Well since you are asking, it's good practice but in a few instances (no joins needed to the data) it may not be absolutely required. The biggest problem though is you never really know if requirements will change and so you really want one now so you aren't adding one to a 10m record table after the fact.....
In addition to a primary key (which can span multiple columns btw) I think it is good practice to have a secondary candidate key which is a single field. This makes joins easier.
First some theory. You may remember the definition of a function from HS or college algebra is that y = f(x)
where f is a function if and only if for every x there is exactly one y. In this case, in relational math we would say that y is functionally dependent
on x on this case.
The same is true of your data. Suppose we are storing check numbers, checking account numbers, and amounts. Assuming that we may have several checking accounts and that for each checking account duplicate check numbers are not allowed, then amount is functionally dependent on (account, check_number). In general you want to store data together which is functionally dependent on the same thing, with no transitive dependencies. A primary key will typically be the functional dependency you specify as the primary one. This then identifies the rest of the data in the row (because it is tied to that identifier). Think of this as the natural primary key.
Where possible (i.e. not using MySQL) I like to declare the primary key to be the natural one, even if it spans across columns. This gets complicated sometimes where you may have multiple interchangeable candidate keys. For example, consider:
CREATE TABLE country (
id serial not null unique,
name text primary key,
short_name text not null unique
);
This table really could have any column be the primary key. All three are perfectly acceptable candidate keys. Suppose we have a country record (232, 'United States', 'US'). Each of these fields uniquely identifies the record so if we know one we can know the others. Each one could be defined as the primary key.

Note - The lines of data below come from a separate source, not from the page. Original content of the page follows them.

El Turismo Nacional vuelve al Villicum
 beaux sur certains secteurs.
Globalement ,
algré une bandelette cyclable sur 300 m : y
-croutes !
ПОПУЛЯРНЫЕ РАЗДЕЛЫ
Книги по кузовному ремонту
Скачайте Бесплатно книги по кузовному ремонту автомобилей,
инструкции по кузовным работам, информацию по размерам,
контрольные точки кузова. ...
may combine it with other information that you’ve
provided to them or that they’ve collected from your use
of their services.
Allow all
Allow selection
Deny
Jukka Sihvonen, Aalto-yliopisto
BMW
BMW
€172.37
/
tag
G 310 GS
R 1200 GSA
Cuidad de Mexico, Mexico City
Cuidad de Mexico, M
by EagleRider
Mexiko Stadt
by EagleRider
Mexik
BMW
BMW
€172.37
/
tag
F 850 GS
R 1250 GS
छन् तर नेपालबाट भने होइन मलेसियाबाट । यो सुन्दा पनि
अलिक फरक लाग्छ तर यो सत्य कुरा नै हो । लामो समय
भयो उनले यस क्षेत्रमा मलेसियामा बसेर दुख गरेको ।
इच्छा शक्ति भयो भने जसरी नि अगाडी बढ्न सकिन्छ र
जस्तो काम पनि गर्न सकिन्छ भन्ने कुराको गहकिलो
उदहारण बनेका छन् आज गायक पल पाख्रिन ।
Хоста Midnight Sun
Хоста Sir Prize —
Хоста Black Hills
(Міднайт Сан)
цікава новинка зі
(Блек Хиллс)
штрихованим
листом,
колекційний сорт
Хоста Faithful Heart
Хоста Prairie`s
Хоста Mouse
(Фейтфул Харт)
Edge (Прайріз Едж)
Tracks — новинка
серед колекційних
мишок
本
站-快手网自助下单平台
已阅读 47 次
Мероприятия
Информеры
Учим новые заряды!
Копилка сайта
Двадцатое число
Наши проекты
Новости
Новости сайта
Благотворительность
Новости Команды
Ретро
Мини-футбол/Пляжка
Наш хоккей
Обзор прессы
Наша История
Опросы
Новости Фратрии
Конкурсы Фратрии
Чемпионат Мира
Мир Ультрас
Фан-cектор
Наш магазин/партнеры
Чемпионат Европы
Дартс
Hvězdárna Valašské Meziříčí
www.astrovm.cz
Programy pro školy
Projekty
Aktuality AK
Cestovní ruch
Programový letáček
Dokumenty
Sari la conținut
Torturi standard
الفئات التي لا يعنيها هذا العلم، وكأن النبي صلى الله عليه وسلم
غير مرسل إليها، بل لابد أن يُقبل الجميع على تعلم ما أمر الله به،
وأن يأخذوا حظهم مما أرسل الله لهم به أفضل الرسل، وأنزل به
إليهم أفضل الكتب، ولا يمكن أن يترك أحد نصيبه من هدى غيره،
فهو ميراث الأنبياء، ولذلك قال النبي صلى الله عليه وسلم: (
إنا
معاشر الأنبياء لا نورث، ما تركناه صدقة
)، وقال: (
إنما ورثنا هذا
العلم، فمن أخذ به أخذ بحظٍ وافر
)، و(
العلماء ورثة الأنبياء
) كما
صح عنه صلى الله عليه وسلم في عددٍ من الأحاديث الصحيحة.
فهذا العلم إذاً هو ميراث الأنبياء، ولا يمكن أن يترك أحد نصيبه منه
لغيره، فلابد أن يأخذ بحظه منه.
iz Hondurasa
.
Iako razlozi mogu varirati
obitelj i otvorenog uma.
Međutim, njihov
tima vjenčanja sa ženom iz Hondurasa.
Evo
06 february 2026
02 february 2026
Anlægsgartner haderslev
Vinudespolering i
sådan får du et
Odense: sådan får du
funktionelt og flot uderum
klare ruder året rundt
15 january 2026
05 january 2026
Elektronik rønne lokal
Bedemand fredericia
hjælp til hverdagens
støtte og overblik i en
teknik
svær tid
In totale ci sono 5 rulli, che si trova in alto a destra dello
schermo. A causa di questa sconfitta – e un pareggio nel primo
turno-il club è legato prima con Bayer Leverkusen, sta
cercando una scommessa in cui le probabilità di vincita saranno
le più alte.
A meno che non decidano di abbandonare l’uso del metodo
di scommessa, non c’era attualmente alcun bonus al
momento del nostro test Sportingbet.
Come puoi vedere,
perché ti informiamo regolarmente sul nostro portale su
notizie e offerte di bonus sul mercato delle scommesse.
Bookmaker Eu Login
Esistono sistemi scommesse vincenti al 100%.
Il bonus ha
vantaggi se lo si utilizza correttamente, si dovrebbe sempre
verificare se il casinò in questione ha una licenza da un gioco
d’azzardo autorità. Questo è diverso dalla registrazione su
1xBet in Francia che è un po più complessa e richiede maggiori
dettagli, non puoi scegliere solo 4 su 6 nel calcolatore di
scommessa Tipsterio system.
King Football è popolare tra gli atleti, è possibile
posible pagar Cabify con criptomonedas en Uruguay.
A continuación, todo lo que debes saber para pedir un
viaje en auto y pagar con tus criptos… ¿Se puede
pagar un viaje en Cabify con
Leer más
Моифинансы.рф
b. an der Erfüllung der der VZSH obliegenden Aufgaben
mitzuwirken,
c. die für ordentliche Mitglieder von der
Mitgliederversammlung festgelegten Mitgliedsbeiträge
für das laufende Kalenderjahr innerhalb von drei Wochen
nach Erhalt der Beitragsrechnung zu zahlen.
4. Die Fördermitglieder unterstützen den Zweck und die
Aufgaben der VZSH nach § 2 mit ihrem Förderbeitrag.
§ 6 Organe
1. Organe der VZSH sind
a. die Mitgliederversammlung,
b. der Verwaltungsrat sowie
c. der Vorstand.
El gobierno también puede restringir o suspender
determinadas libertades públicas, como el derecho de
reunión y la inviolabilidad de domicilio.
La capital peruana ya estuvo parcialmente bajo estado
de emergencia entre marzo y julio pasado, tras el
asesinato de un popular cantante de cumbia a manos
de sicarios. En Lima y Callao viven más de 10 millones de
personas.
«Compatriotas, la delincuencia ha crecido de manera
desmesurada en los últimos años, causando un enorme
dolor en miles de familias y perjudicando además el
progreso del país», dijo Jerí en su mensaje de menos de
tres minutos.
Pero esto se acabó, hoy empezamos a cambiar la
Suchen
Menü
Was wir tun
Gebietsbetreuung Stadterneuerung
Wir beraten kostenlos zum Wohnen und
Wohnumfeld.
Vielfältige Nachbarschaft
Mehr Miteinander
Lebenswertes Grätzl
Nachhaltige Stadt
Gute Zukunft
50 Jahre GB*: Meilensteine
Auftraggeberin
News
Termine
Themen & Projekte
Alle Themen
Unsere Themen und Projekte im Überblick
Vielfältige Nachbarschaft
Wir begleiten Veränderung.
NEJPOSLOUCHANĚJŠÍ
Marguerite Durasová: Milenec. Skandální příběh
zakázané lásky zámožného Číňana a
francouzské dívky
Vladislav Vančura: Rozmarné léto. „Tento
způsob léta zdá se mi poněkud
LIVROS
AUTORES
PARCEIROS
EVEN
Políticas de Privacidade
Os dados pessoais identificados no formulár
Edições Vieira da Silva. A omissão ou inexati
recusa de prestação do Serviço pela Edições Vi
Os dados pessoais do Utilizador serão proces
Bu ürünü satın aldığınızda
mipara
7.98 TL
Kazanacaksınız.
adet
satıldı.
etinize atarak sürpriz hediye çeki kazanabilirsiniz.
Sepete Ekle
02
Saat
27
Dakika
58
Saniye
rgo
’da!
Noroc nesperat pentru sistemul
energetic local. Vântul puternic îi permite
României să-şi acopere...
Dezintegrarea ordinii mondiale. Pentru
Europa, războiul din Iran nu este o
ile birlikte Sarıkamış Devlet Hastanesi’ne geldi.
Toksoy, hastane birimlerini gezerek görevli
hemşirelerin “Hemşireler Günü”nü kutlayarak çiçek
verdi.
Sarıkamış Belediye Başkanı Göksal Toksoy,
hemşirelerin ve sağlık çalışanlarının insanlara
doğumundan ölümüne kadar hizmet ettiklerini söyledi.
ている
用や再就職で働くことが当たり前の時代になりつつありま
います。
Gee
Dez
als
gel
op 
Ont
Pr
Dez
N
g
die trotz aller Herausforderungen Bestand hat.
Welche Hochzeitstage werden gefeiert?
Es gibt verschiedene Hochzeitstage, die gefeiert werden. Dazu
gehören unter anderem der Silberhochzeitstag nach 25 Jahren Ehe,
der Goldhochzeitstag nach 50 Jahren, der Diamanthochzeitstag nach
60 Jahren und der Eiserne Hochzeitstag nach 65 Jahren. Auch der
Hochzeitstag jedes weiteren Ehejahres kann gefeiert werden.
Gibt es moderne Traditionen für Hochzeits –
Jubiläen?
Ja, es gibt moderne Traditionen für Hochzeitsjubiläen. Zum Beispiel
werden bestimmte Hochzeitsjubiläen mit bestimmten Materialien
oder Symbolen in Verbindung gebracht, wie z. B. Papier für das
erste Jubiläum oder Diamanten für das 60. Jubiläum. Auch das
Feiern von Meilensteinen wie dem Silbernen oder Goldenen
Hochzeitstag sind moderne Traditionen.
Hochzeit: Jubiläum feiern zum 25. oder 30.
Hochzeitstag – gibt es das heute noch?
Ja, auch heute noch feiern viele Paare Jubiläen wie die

I also recommend having a second, artificial candidate key which is just a machine identifier used for linking for joins. In the above example country.id does this. This can be useful for linking other records to the country table.
An exception to needing a candidate key might be where duplicate records really are possible. For example, suppose we are tracking invoices. We may have a case where someone is invoiced independently for two items with one showing on each of two line items. These could be identical. In this case you probably want to add an artificial primary key because it allows you to join things to that record later. You might not have a need to do so now but you may in the future!